** Begin The input **

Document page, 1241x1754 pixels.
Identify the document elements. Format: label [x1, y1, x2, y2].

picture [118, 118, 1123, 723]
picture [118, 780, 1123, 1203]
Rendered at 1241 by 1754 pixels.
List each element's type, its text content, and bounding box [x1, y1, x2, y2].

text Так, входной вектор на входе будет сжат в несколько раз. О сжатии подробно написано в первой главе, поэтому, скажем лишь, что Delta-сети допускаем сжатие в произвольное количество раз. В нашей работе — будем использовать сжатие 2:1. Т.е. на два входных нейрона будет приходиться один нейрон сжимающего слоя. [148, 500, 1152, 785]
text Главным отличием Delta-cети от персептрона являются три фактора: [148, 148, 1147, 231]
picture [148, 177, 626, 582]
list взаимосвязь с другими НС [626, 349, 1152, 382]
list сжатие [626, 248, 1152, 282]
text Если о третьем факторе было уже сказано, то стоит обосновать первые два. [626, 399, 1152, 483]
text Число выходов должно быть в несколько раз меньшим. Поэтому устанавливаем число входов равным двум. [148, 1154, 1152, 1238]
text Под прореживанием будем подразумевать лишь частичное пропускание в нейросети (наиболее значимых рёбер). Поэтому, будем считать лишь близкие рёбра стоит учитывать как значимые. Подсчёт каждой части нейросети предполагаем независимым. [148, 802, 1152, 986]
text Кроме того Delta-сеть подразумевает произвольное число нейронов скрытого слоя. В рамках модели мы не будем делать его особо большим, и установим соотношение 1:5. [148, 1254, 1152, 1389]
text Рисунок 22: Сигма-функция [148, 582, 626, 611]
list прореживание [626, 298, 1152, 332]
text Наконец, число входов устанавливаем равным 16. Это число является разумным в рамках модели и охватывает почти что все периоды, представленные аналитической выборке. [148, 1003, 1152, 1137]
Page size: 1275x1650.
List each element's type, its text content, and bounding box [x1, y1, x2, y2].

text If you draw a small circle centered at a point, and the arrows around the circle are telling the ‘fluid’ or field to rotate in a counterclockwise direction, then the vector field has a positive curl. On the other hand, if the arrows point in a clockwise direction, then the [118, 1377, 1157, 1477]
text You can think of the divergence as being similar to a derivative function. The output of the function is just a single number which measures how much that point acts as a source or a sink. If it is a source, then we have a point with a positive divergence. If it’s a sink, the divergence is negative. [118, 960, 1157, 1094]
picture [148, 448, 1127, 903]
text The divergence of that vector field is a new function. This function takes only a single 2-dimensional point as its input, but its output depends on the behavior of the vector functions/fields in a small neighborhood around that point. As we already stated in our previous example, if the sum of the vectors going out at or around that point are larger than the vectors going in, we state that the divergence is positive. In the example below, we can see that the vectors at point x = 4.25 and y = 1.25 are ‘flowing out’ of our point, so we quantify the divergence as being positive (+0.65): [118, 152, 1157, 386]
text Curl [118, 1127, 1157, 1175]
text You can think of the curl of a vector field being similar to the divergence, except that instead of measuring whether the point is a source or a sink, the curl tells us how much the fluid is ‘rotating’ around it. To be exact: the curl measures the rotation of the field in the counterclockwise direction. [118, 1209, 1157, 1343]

** End The input **

Work to do. Tally the lines of the records above that contain the string "sink", counting only matches with the same case. Give only the number.

Expected answer. 2